Similarity is the root of difference
Seeing what appears to be separate as essentially an interconnected whole is the Taoist principle of profound sameness (#56). Correlations can also pull the mind toward that seamless whole (See p.565). The networks of networks point-of-view reminds me of chapter 47…
Seeing Nature’s way doesn’t mean that you know all the bits and pieces, mind you. Knowing the process is enough. Rain offers us a good example. Without knowing the water cycle, one might think that rain comes from the rain gods that live up in those puffy white pillows in the sky. By knowing the water cycle, I can sense the natural flow of Nature’s way: it evaporates from a warm ocean, it rises, wind blows it, it cools, it condenses and falls upon my head. No, I don’t know the history of any particular drop of water that wets my head, but in knowing the process, I need never look out the window.
This parallels the benefit for adopting a symptoms point of view (p.141). I don’t need to trace back each cause and effect, symptom by symptom, to some ancient origin. I simply need to maintain a healthy ongoing awareness that my life’s experiences are in fact symptoms of deeper layers that chapter 21 hints at, Indistinct and suddenly, among which exist a shape.

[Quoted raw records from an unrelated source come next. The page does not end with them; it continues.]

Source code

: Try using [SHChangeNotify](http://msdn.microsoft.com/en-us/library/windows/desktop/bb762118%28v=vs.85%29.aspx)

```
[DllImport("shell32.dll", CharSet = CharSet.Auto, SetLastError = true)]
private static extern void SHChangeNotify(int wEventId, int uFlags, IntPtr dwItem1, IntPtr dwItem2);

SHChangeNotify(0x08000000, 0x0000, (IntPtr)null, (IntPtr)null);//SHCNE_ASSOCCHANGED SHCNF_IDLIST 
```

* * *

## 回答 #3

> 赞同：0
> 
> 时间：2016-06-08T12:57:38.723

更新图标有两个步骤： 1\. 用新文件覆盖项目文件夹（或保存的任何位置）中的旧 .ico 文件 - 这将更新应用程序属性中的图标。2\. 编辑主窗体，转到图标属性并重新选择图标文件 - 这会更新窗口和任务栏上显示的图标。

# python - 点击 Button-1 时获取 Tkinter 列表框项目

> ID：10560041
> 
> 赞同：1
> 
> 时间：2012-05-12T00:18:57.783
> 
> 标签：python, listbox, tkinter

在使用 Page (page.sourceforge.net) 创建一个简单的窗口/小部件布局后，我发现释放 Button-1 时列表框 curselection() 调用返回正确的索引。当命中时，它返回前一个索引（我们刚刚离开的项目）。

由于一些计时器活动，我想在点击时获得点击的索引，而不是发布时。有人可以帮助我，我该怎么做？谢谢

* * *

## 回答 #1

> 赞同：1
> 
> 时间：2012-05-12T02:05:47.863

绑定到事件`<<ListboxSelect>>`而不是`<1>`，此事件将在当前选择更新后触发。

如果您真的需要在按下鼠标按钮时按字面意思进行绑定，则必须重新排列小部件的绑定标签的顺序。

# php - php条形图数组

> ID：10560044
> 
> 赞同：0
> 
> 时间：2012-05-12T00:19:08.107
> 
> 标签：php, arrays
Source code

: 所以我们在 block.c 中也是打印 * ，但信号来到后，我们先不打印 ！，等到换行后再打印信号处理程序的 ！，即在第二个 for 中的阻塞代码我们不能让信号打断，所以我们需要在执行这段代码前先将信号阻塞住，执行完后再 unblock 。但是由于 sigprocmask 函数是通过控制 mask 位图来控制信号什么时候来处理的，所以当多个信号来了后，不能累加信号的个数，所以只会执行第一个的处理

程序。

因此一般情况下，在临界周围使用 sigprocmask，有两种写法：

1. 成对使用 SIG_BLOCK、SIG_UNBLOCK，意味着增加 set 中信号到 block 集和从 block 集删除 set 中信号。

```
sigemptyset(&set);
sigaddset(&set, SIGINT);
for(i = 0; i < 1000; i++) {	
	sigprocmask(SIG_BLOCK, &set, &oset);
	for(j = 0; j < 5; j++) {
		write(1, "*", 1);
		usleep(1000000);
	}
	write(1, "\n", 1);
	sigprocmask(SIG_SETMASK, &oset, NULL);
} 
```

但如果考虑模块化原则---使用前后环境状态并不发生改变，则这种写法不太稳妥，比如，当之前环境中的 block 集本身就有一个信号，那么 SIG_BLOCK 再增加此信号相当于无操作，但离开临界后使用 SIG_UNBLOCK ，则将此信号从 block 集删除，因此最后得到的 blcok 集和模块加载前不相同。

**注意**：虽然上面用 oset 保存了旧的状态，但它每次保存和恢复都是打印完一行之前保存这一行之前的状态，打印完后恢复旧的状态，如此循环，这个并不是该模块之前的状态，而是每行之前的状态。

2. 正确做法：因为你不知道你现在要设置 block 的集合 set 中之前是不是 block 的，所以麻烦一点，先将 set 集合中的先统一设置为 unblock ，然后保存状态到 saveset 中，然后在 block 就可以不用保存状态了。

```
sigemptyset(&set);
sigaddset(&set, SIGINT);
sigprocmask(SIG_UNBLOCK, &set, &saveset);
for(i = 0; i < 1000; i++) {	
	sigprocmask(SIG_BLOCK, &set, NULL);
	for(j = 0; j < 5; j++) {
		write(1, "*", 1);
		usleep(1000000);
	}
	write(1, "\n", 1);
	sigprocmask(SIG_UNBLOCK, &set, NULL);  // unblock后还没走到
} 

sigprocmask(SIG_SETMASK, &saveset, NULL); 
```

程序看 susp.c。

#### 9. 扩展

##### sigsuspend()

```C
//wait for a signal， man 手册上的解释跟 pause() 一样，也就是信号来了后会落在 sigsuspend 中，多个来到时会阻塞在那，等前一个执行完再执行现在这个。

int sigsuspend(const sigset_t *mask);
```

Ponder this image of the body’s interacting networks (right). Maintaining some awareness that this is occurring continually under my skin, and even more importantly, under your skin, helps ground me. Otherwise, my lazy mind’s instincts just zero in on the surface and make snap judgments, which are typically just projections of my own needs and fears. Feeling there is infinitely more here than meets the eye makes it much easier to embrace chapter 71’s Realizing I don’t’ know is better; not knowing this knowing is disease. Ironically, truly knowing I don’t know is boundless knowing, or as chapter 10 puts it, When understanding reaches its full extent, can you know nothing? Sure, this is fleeting. It comes and goes because at the end of the day, my emotions are in charge. I’m just grateful for any occasional peek at Nothing. A network of networks point of view offers another way to open up perception to that ‘biggest picture’.